|FROM ASTC Dimensions,
JUST-IN-TIME LEARNING-The Exploratorium and Hewlett-Packard Labs have teamed up to develop a new handheld electronic guidebook that extends the learning experience for science museum visitors.
Visitors carry the guidebooks with them as they walk through the museum floor. As a visitor walks up to a particular exhibit, the guidebook provides new forms of interaction, information, and ideas about the exhibit. When approaching the Exploratorium's Echo Tube exhibit, for example, visitors see a small Web page on their handheld guidebook, suggesting ways of interacting with the tube, such as clapping and counting to measure the speed of sound. The guidebook also provides visitors with intriguing questions to consider (such as, "What does a dog bark in the tube sound like?") and a way for them to enter their own questions and observations (which other visitors can then access). In addition, visitors can learn more about the science of echoes (with deeper explanations than available on the exhibit label), real-world connections (for example, recommended locations in the San Francisco area for hearing echoes), and the history and evolution of the exhibit itself (including stories from the exhibit developers). The system allows visitors to save items of interest to a personalized Web page which they can access after their visit at home or school.

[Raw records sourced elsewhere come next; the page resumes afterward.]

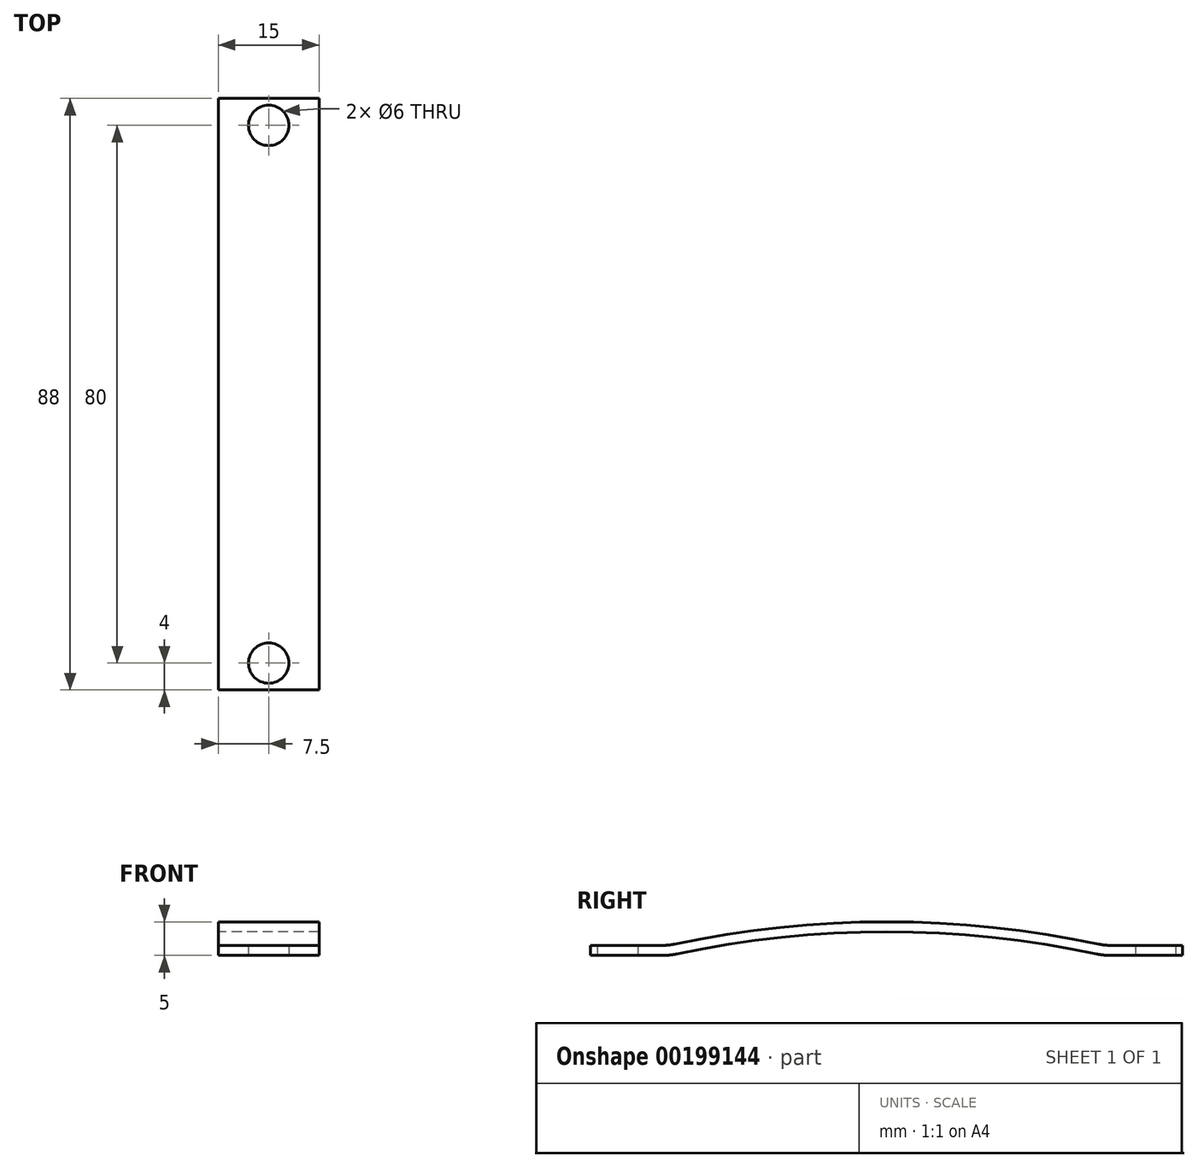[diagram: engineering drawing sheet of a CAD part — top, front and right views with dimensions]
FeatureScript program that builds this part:
annotation { "Feature Type Name" : "Feature", "Feature Type Description" : "" }
export const myFeature = defineFeature(function(context is Context, id is Id, definition is map)
    precondition{}
    {
        {
            var Q0;
            Q0=qCreatedBy(makeId("Right.planeOp"),FACE);
            var sketch = newSketch(context, id + "F0", { "sketchPlane" : qUnion([Q0])});
            skLineSegment(sketch, "E0", {"start": v(-44, 0) * mm, "end": v(-33.28, 0) * mm});
            skLineSegment(sketch, "E1", {"start": v(0, 0) * mm, "end": v(0, 3.5) * mm, "construction": true});
            skArc(sketch, "E2", {"start": v(0, 3.5) * mm, "mid": v(-15.69, 2.68) * mm, "end": v(-31.2, 0.22) * mm});
            skPoint(sketch, "E3.visualSharp", {"position": v(-32.21, 0) * mm});
            skArc(sketch, "E3.filletArc", {"start": v(-33.28, 0) * mm, "mid": v(-32.24, 0.05) * mm, "end": v(-31.2, 0.22) * mm});
            skArc(sketch, "E4.0", {"start": v(0, 5) * mm, "mid": v(-15.84, 4.17) * mm, "end": v(-31.51, 1.69) * mm});
            skArc(sketch, "E4.1", {"start": v(-33.28, 1.5) * mm, "mid": v(-32.4, 1.55) * mm, "end": v(-31.51, 1.69) * mm});
            skLineSegment(sketch, "E4.2", {"start": v(-44, 1.5) * mm, "end": v(-33.28, 1.5) * mm});
            skLineSegment(sketch, "E5", {"start": v(-44, 0) * mm, "end": v(-44, 1.5) * mm});
            skArc(sketch, "E6.MirrorCS", {"start": v(0, 5) * mm, "mid": v(15.84, 4.17) * mm, "end": v(31.51, 1.69) * mm});
            skArc(sketch, "E7.MirrorCS", {"start": v(33.28, 1.5) * mm, "mid": v(32.4, 1.55) * mm, "end": v(31.51, 1.69) * mm});
            skLineSegment(sketch, "E8.MirrorCS", {"start": v(44, 1.5) * mm, "end": v(33.28, 1.5) * mm});
            skLineSegment(sketch, "E9.MirrorCS", {"start": v(44, 0) * mm, "end": v(44, 1.5) * mm});
            skLineSegment(sketch, "E10.MirrorCS", {"start": v(44, 0) * mm, "end": v(33.28, 0) * mm});
            skArc(sketch, "E11.MirrorCS", {"start": v(33.28, 0) * mm, "mid": v(32.24, 0.05) * mm, "end": v(31.2, 0.22) * mm});
            skArc(sketch, "E12.MirrorCS", {"start": v(0, 3.5) * mm, "mid": v(15.69, 2.68) * mm, "end": v(31.2, 0.22) * mm});
            skSolve(sketch);
        }
        {
            var Q0;
            Q0 = qSketchRegion(id + "F0", true);
            extrude(context, id + "F1", {"entities" : qUnion([Q0]), "depth" : 7.5 * mm, "hasSecondDirection" : true, "secondDirectionOppositeDirection" : true, "secondDirectionDepth" : 7.5 * mm});
        }
        {
            var Q0;
            Q0=qCreatedBy(makeId("Top.planeOp"),FACE);
            var sketch = newSketch(context, id + "F2", { "sketchPlane" : qUnion([Q0])});
            skLineSegment(sketch, "E13", {"start": v(0, 0) * mm, "end": v(0, 40) * mm, "construction": true});
            skLineSegment(sketch, "E14", {"start": v(0, 0) * mm, "end": v(-2.97, 0) * mm, "construction": true});
            skCircle(sketch, "E15", {"center": v(0, 40) * mm, "radius": 3 * mm});
            skCircle(sketch, "E16.MirrorC", {"center": v(0, -40) * mm, "radius": 3 * mm});
            skSolve(sketch);
        }
        {
            var Q0;
            Q0 = qSketchRegion(id + "F2", true);
            extrude(context, id + "F3", {"entities" : qUnion([Q0]), "operationType" : NewBodyOperationType.REMOVE, "endBound" : BoundingType.THROUGH_ALL, "depth" : 25 * mm});
        }
    });
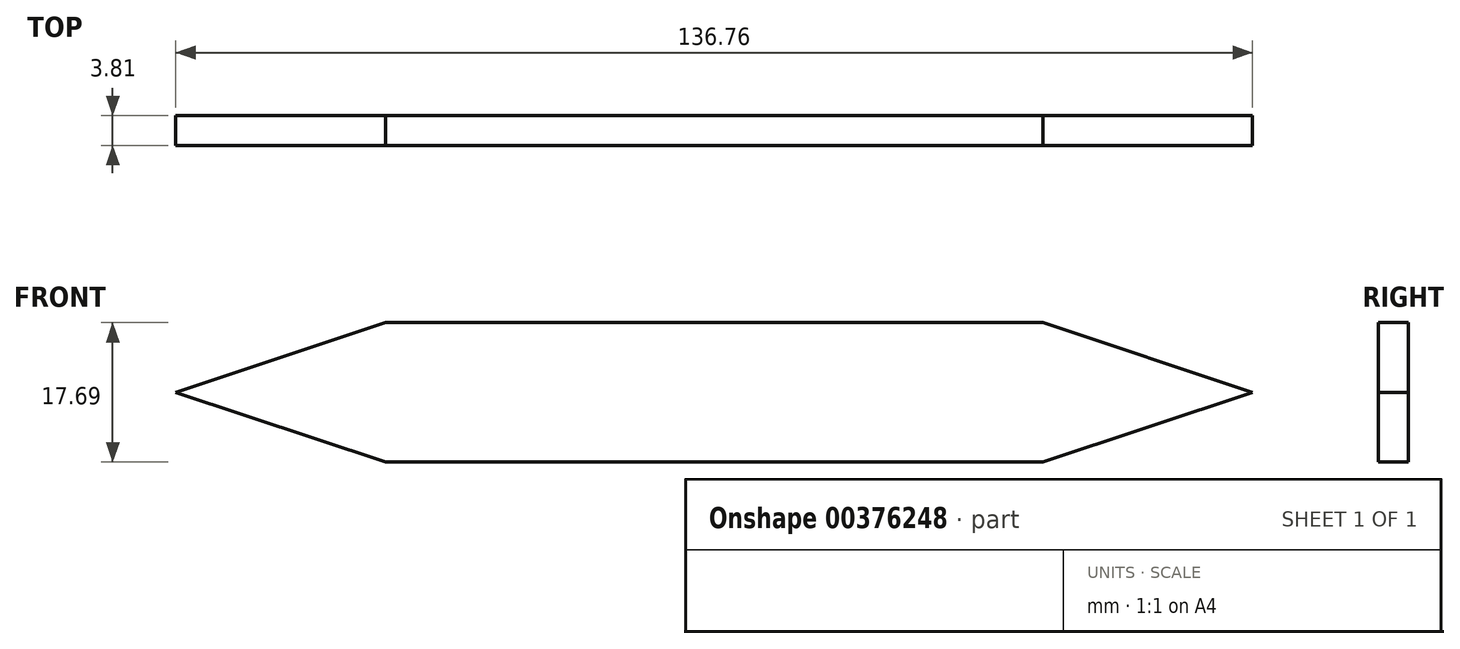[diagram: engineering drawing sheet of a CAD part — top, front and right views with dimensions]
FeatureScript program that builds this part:
annotation { "Feature Type Name" : "Feature", "Feature Type Description" : "" }
export const myFeature = defineFeature(function(context is Context, id is Id, definition is map)
    precondition{}
    {
        {
            var Q0;
            Q0=qCreatedBy(makeId("Front.planeOp"),FACE);
            var sketch = newSketch(context, id + "F0", { "sketchPlane" : qUnion([Q0])});
            skLineSegment(sketch, "E0.bottom", {"start": v(41.75, 0) * mm, "end": v(-41.75, 0) * mm});
            skLineSegment(sketch, "E0.top", {"start": v(41.75, 17.69) * mm, "end": v(-41.75, 17.69) * mm});
            skLineSegment(sketch, "E0.left", {"start": v(41.75, 0) * mm, "end": v(41.75, 17.69) * mm});
            skLineSegment(sketch, "E0.right", {"start": v(-41.75, 0) * mm, "end": v(-41.75, 17.69) * mm});
            skPoint(sketch, "E0.middle", {"position": v(0, 8.84) * mm});
            skLineSegment(sketch, "E1", {"start": v(-68.38, 8.84) * mm, "end": v(-41.75, 17.69) * mm});
            skLineSegment(sketch, "E2", {"start": v(-68.38, 8.84) * mm, "end": v(-41.75, 0) * mm});
            skLineSegment(sketch, "E3", {"start": v(68.38, 8.84) * mm, "end": v(41.75, 17.69) * mm});
            skLineSegment(sketch, "E4", {"start": v(41.75, 0) * mm, "end": v(68.38, 8.84) * mm});
            skSolve(sketch);
        }
        {
            var Q0;
            Q0 = qSketchRegion(id + "F0", true);
            extrude(context, id + "F1", {"entities" : qUnion([Q0]), "depth" : 3.8 * mm});
        }
    });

The guidebook is being developed as part of a research project with funding from the National Science Foundation. Project staff from the Exploratorium have developed prototype content for five different exhibits, and are testing the concept with a variety of museum audiences. Researchers from HP Labs developed the wireless infrastructure for the project, in which infrared "beacons" on the exhibits send out Web page addresses to the handheld devices. They are testing out several different types of handheld devices and alternative ways to access location information (such as bar-code readers and RFID tags). Another partner in the project, Concord Consortium, is developing sensor technologies that will enable visitors to take measurements, collect and analyze data, and perform other experiments using the handheld computers.
The first phase of research will be completed by early 2002.